NMR-Informed Molecular Modeling Uncovers the Conformational Landscape of Chaperone Binding with Unfolded Substrate

Abstract

Molecular chaperones interact with unfolded proteins to prevent aberrant folding and aggregation in the crowded cellular milieu. Despite their critical role in maintaining protein homeostasis, achieving detailed models of the highly dynamic interaction between a chaperone and an unfolded substrate has proven to be a difficult task. We address this challenge by devising a methodology that fuses site-specific NMR information with coarse-grained molecular dynamics simulations to achieve a residue-level description of chaperone-substrate interaction.
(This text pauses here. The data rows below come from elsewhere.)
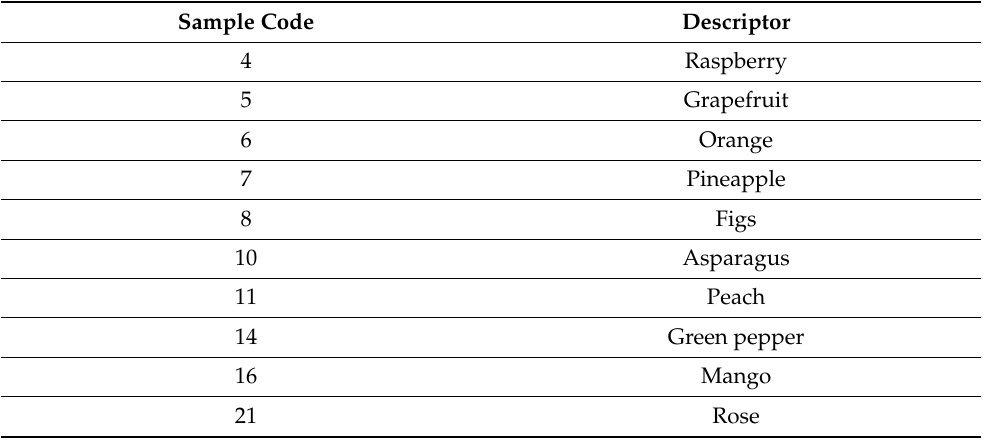
Table 2. Odorants selected for the testing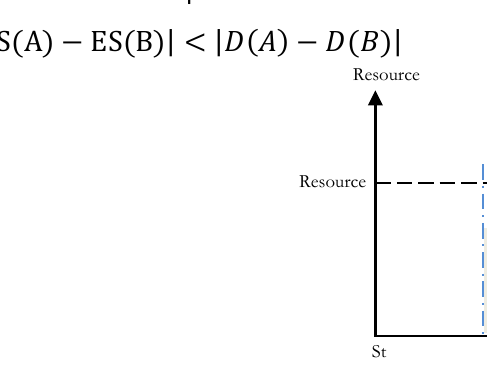
Fig. 7. A Graphical Sample of Unsteady Condition of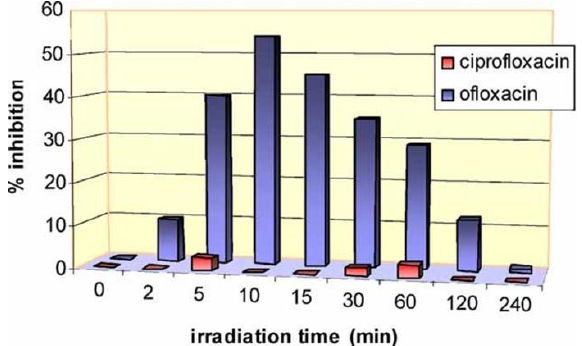
Figure 8. Inhibition (%) of the luminescence of bacteria Vibrio fischeri as a function of the photocatalytic treatment time for ofloxacin and ciprofloxacin. Reprinted with permission from [64], copyright 2008, John Wiley and Sons .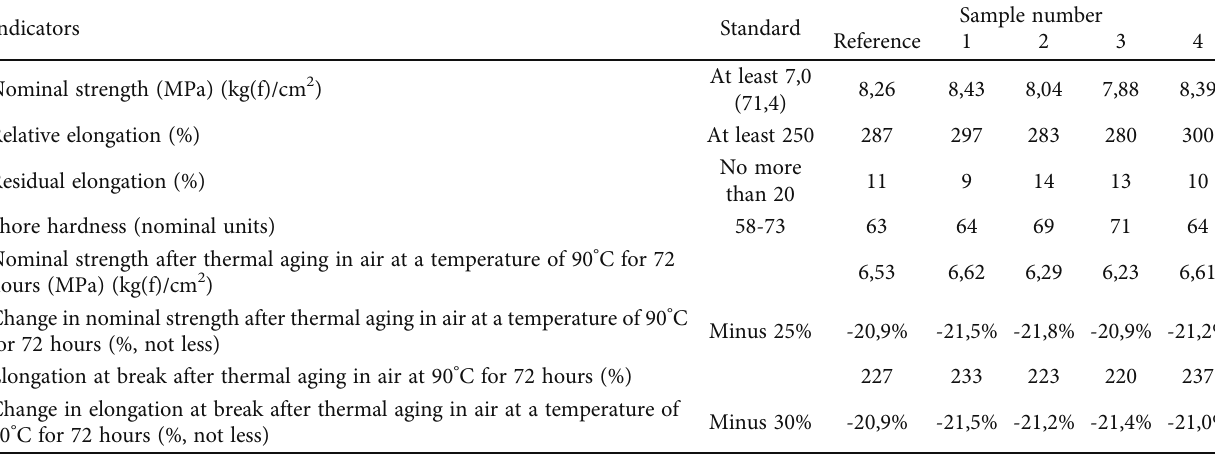
Table 7: The test results of the obtained rubber mixture.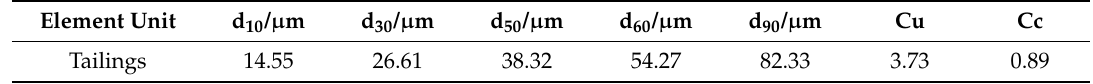
Table 1. Physical properties of the materials.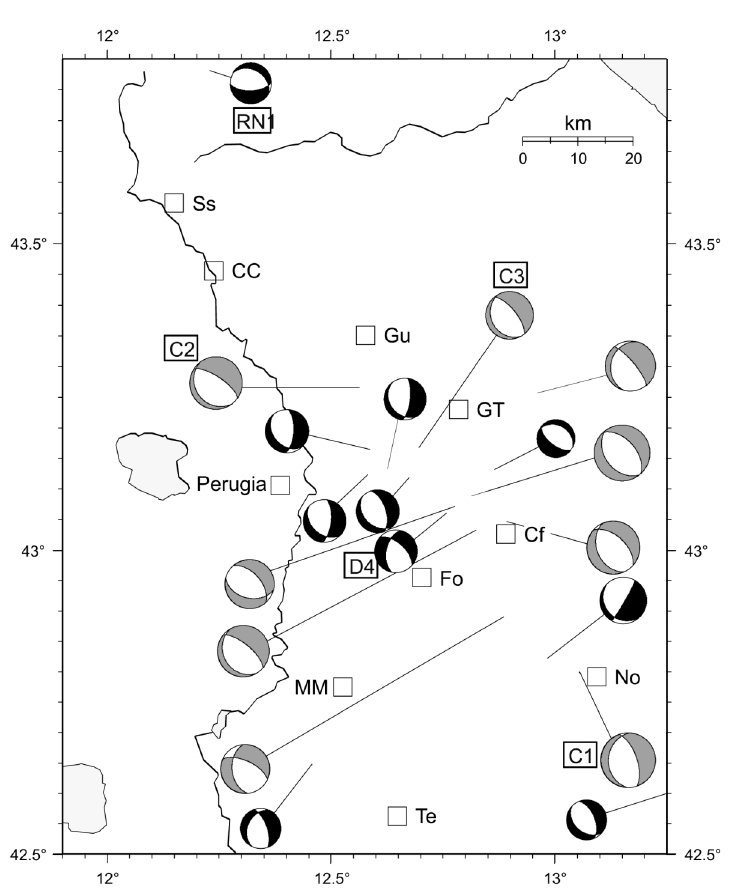
Fig. 3. Map of moment tensors available for the study region. Grey focal mechanisms are from the Harvard CMT Catalog (1977-2000); black focal mechanisms are from the present study.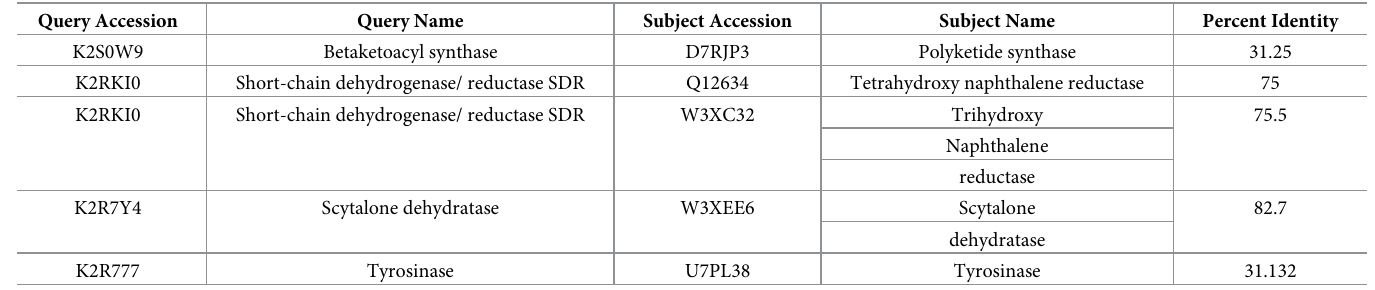
Table 5. Homologous proteins of melanin pathways found in M . phaseolina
As a model system, we decided to consider the interaction of the small, ATP-independent chaperone Spy with its in vivo substrate Im7. Specifically, we develop an automated procedure that optimizes coarse-grained force fields for the individual partners against experimentally measured carbon chemical shifts. Additional NMR data is used to validate the models. We then combine the force fields of the two binding partners with a generic inter-protein potential to perform simulations of the dynamic chaperone-substrate complex. We observe an overall decrease in global dynamics of the Spy chaperone that is counter-balanced by an increase in the local dynamics in its flexible loop region. Increased loop flexibility appears to facilitate chaperone interaction with multiple partially folded states that are sampled by the Im7 substrate. Moreover, interaction with the Spy chaperone slows down conformational exchange in the Im7 substrate, while also shifting the substrate folding landscape toward more structured states. Our hybrid strategy provides an avenue to investigate other heterogeneous biomolecular complexes through the integration of NMR data with efficient computational models.